What you need to do - Each line from the one with "personal data." to the final line of the data must be reproduced exactly, and no other line may appear.

[Listed records Boundary: Start]

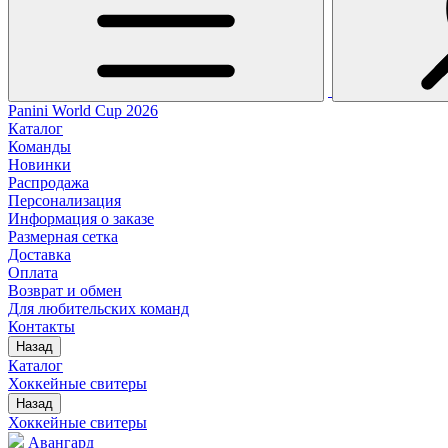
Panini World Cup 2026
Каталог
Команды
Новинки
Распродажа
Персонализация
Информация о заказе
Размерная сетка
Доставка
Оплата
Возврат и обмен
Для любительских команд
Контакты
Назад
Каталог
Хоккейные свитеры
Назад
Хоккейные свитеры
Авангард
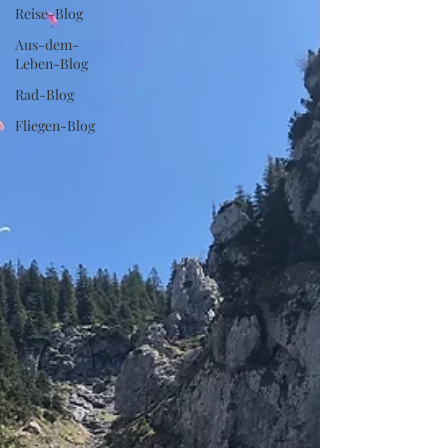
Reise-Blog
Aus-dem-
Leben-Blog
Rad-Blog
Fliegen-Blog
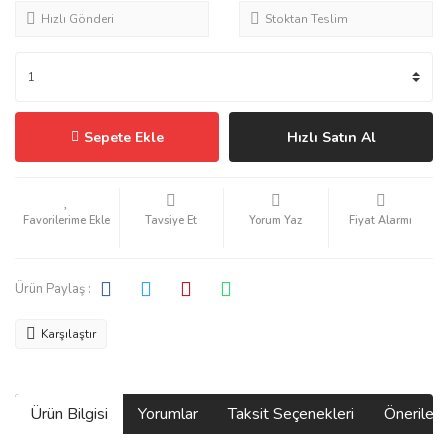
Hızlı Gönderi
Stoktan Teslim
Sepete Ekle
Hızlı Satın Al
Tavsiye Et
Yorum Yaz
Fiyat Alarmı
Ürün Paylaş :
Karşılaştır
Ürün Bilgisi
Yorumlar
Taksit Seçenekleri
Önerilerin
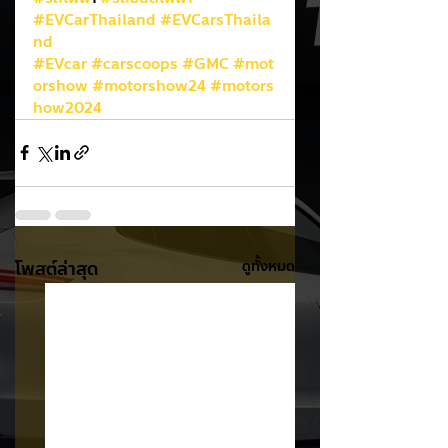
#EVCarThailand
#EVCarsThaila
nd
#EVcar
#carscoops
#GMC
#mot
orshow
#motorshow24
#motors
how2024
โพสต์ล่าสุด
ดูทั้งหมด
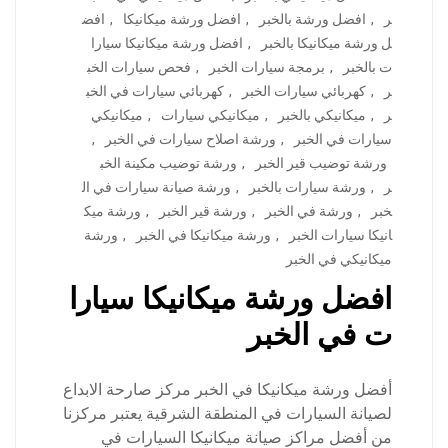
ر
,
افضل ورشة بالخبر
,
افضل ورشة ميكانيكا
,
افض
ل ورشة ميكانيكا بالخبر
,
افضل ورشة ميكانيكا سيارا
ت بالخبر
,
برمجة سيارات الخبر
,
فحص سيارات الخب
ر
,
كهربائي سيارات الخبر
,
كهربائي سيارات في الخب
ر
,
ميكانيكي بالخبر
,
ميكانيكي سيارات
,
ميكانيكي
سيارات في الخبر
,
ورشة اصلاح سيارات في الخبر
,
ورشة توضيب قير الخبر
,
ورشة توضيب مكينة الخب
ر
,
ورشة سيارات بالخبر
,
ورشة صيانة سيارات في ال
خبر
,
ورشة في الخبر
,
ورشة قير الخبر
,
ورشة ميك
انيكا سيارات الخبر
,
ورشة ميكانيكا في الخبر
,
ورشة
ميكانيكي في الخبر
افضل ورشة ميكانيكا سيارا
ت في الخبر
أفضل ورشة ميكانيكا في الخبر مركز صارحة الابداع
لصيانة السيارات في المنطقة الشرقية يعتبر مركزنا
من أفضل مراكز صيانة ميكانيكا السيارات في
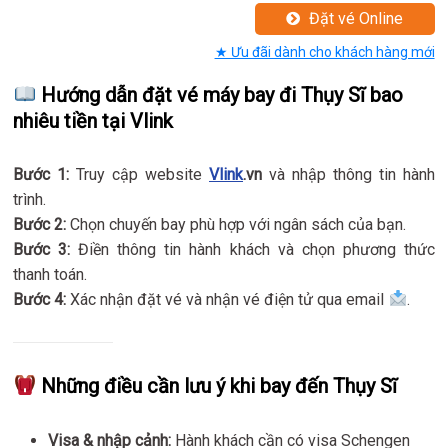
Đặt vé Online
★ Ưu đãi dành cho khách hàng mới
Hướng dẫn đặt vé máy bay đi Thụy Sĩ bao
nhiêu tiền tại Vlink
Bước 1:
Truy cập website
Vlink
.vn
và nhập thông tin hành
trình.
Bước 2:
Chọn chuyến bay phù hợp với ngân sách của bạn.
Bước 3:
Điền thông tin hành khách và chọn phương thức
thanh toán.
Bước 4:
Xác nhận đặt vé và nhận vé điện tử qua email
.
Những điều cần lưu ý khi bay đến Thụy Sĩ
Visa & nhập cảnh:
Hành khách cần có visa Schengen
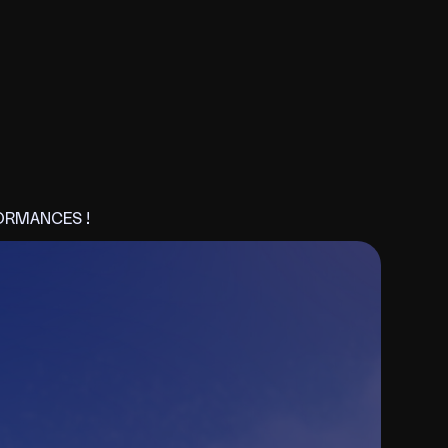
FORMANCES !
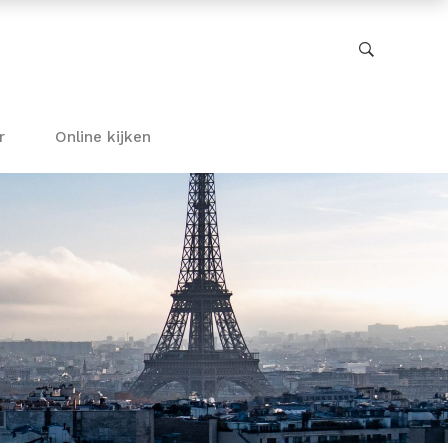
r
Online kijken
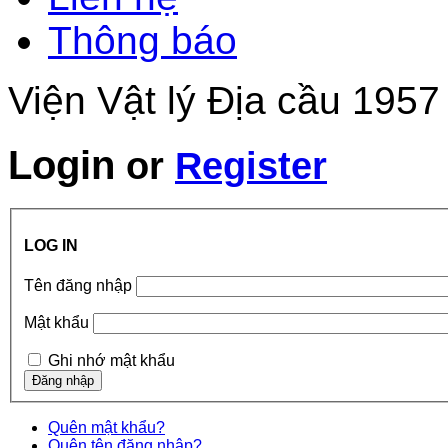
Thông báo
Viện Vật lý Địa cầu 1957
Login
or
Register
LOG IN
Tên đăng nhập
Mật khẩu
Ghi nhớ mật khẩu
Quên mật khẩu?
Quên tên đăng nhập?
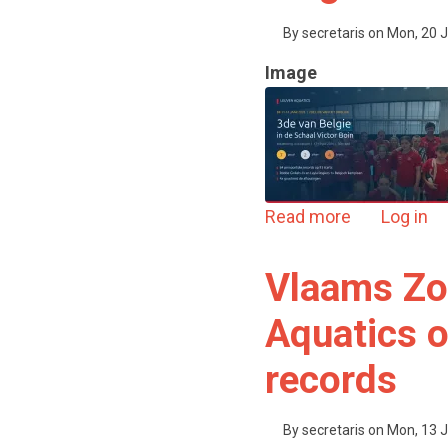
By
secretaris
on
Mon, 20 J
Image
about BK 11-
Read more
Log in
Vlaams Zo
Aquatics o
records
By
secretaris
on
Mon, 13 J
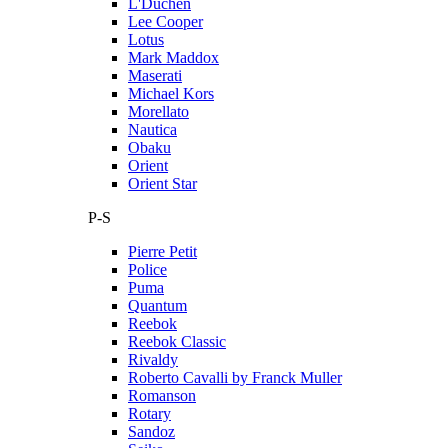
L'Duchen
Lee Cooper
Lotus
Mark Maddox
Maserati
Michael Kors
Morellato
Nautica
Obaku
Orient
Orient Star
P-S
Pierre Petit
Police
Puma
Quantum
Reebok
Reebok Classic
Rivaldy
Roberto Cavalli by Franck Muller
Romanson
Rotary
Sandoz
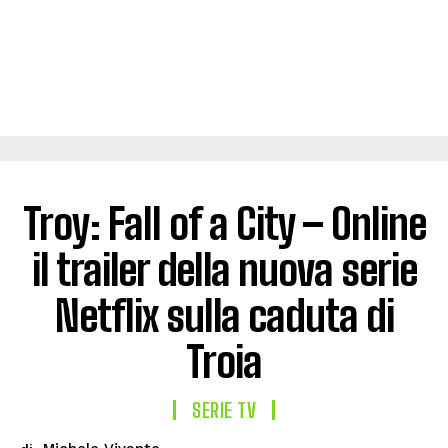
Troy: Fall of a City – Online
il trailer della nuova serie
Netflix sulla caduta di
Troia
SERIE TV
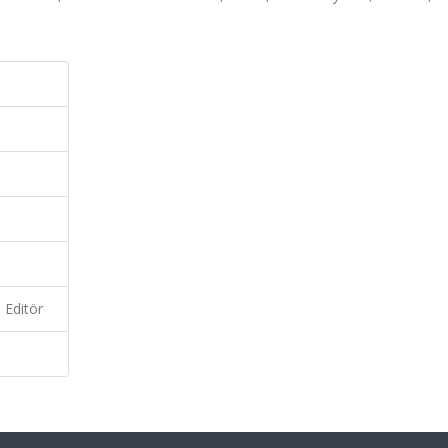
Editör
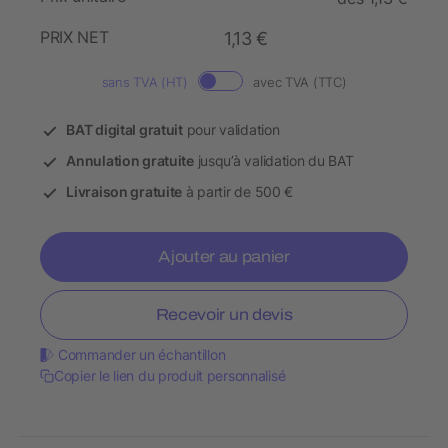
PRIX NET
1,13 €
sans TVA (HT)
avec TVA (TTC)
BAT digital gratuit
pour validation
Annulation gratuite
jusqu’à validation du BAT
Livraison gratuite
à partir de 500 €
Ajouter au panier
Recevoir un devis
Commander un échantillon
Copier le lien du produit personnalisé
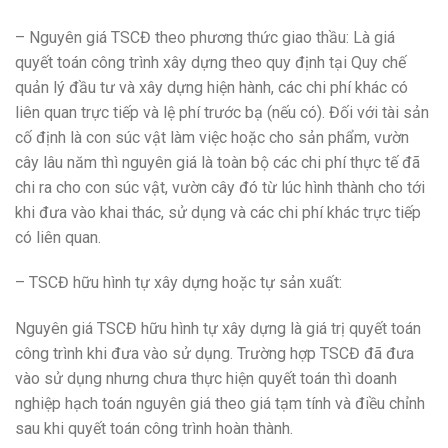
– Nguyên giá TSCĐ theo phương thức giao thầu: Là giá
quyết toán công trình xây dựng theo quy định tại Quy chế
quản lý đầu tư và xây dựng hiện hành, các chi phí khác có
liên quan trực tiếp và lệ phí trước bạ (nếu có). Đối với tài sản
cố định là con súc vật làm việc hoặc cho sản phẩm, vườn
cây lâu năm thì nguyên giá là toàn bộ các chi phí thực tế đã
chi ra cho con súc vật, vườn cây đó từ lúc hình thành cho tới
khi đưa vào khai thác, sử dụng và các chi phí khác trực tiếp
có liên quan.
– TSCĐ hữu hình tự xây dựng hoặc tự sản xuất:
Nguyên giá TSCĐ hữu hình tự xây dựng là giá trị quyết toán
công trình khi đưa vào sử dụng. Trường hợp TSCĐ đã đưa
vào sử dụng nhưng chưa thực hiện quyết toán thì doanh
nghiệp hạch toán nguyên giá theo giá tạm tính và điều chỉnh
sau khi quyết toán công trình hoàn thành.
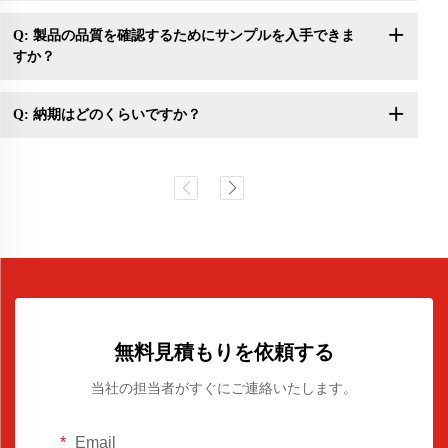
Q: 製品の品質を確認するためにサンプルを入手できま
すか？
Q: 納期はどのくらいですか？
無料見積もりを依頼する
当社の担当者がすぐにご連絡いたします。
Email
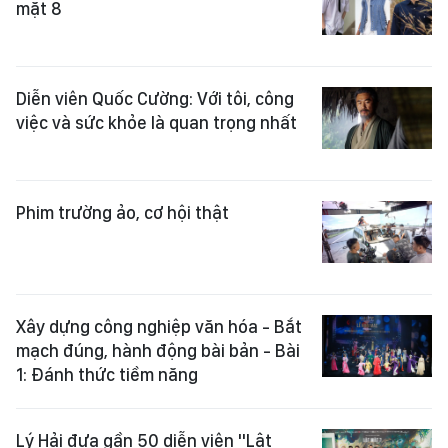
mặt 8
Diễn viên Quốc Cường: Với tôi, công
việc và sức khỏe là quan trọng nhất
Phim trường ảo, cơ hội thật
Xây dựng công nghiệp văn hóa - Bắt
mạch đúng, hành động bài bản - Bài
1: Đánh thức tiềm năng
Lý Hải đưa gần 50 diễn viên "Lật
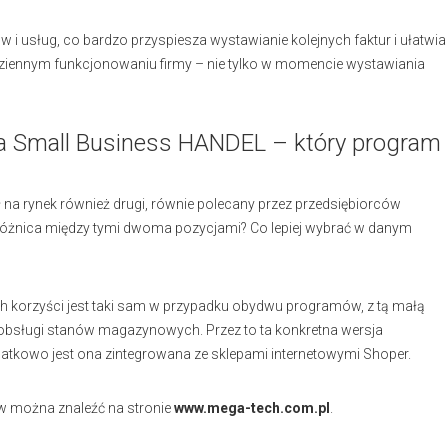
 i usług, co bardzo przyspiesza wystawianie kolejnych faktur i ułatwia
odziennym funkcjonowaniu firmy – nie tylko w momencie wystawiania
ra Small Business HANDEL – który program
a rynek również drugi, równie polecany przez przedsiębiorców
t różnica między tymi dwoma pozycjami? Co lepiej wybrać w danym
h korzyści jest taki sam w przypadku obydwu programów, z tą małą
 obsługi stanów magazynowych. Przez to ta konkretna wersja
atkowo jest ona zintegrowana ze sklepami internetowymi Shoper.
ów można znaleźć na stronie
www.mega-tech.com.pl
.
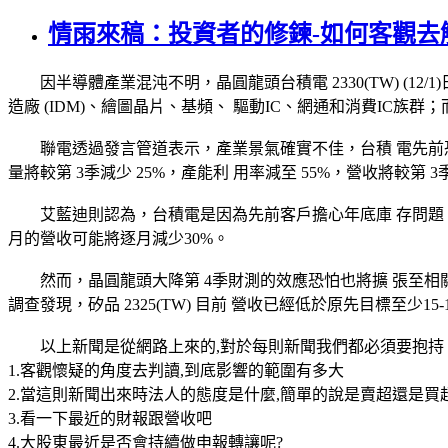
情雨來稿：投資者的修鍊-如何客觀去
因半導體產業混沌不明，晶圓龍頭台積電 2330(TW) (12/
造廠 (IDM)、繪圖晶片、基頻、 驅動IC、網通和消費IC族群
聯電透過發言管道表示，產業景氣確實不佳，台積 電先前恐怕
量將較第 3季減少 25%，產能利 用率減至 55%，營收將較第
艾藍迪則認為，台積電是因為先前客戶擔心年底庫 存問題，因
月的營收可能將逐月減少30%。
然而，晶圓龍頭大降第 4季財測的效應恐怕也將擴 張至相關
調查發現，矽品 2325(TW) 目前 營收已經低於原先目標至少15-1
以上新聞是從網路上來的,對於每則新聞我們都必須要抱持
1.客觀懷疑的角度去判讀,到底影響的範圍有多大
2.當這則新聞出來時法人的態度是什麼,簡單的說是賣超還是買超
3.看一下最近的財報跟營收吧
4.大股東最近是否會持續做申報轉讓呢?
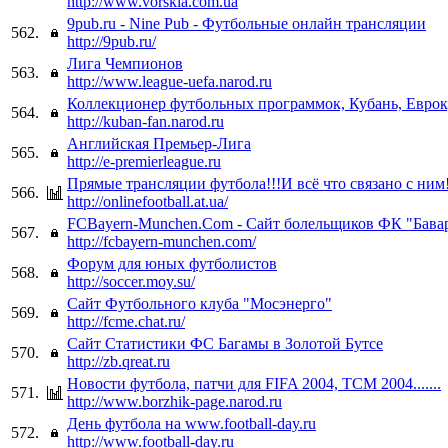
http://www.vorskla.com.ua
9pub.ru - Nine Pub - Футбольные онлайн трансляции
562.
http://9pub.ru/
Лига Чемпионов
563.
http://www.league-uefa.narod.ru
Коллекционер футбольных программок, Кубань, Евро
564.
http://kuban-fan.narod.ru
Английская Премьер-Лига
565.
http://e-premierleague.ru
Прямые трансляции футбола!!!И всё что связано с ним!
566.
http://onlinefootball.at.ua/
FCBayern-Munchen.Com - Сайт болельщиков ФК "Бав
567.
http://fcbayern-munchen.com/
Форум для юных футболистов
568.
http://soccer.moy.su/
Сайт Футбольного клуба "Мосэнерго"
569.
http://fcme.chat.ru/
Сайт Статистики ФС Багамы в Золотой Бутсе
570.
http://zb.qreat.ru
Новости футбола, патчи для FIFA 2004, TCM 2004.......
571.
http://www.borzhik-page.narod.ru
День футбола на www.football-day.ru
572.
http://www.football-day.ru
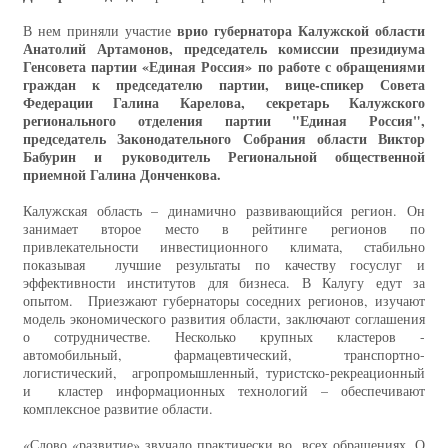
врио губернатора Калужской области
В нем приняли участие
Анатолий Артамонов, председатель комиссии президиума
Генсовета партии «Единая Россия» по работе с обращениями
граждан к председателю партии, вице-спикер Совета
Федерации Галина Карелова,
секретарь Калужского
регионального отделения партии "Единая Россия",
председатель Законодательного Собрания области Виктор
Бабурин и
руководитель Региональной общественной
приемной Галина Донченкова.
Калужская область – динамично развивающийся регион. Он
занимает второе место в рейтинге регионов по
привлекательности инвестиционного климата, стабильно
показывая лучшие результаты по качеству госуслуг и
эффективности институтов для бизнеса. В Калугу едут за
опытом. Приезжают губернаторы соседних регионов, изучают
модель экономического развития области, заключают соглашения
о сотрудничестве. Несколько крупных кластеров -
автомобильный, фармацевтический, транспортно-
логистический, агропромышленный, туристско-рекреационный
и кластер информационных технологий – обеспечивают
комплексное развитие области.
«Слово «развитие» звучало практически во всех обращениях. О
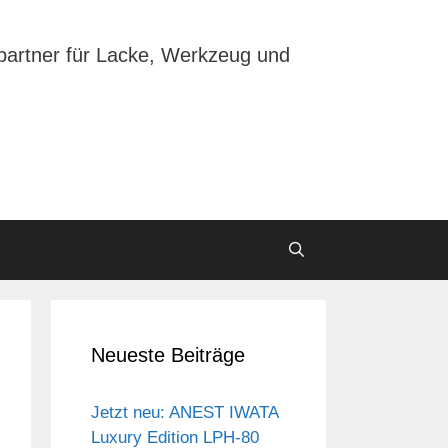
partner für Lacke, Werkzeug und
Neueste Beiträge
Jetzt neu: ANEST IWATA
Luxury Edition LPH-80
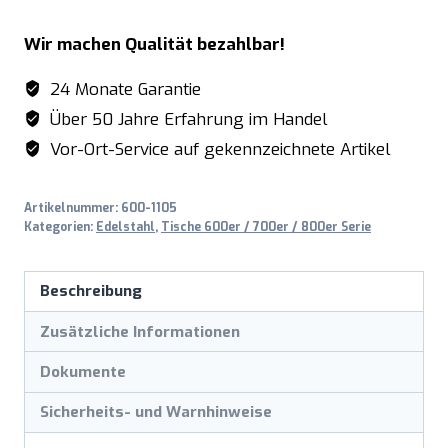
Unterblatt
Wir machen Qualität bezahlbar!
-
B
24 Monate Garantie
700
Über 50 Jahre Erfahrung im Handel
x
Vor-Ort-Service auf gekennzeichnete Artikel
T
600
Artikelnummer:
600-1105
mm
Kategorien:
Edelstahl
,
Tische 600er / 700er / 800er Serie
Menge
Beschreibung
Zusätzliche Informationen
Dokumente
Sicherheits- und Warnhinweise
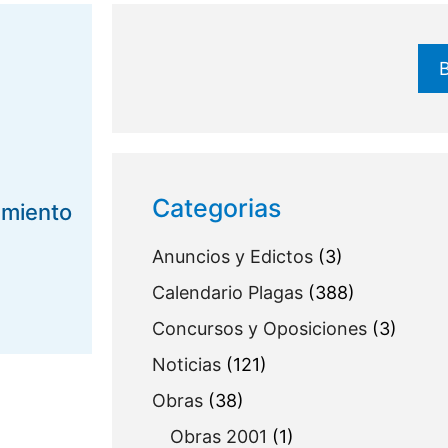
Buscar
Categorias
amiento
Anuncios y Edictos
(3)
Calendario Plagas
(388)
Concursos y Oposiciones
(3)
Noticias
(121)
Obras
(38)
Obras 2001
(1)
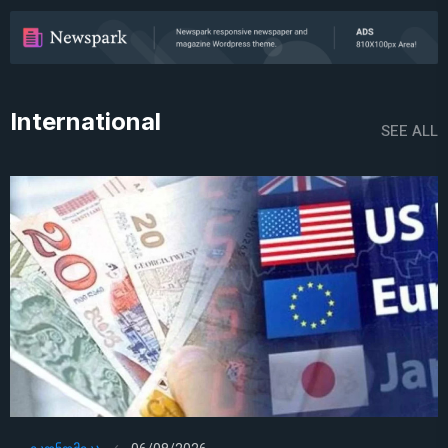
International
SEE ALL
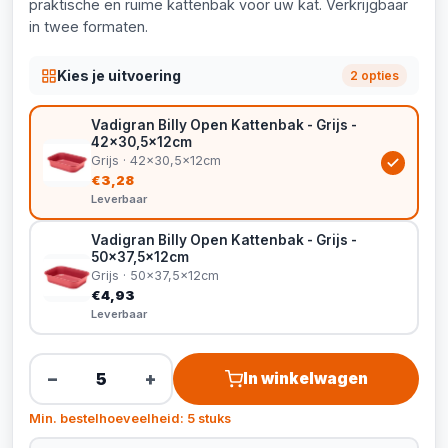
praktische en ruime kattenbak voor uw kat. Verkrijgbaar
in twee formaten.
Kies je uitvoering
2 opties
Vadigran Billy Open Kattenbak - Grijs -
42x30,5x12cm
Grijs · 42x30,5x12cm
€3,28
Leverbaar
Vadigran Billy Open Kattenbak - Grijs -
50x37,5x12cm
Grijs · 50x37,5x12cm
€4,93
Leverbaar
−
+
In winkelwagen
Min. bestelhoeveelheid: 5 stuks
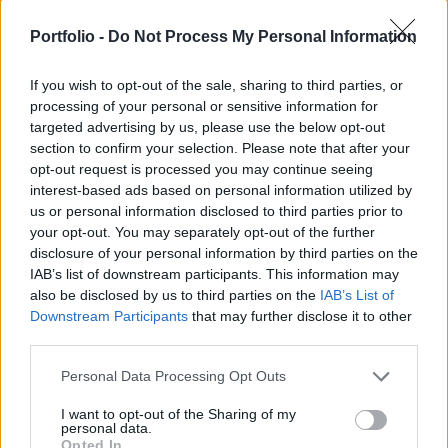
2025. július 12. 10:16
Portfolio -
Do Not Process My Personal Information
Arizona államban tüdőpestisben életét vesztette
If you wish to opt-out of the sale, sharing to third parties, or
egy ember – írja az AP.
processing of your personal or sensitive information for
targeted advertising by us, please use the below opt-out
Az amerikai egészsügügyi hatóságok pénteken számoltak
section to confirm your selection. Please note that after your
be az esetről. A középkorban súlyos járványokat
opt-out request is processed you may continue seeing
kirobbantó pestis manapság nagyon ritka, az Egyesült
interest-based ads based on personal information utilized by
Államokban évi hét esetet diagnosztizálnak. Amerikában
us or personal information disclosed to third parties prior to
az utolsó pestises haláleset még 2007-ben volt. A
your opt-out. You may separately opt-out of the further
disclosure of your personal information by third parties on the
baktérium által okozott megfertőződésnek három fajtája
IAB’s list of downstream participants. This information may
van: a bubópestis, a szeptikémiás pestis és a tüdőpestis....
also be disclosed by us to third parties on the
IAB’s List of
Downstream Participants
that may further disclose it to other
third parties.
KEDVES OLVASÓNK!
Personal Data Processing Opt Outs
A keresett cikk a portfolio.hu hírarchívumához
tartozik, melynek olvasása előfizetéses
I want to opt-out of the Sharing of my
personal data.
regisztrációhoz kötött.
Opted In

[Listed records Boundary: End]

Response to this task -
personal data.
regisztrációhoz kötött.
Opted In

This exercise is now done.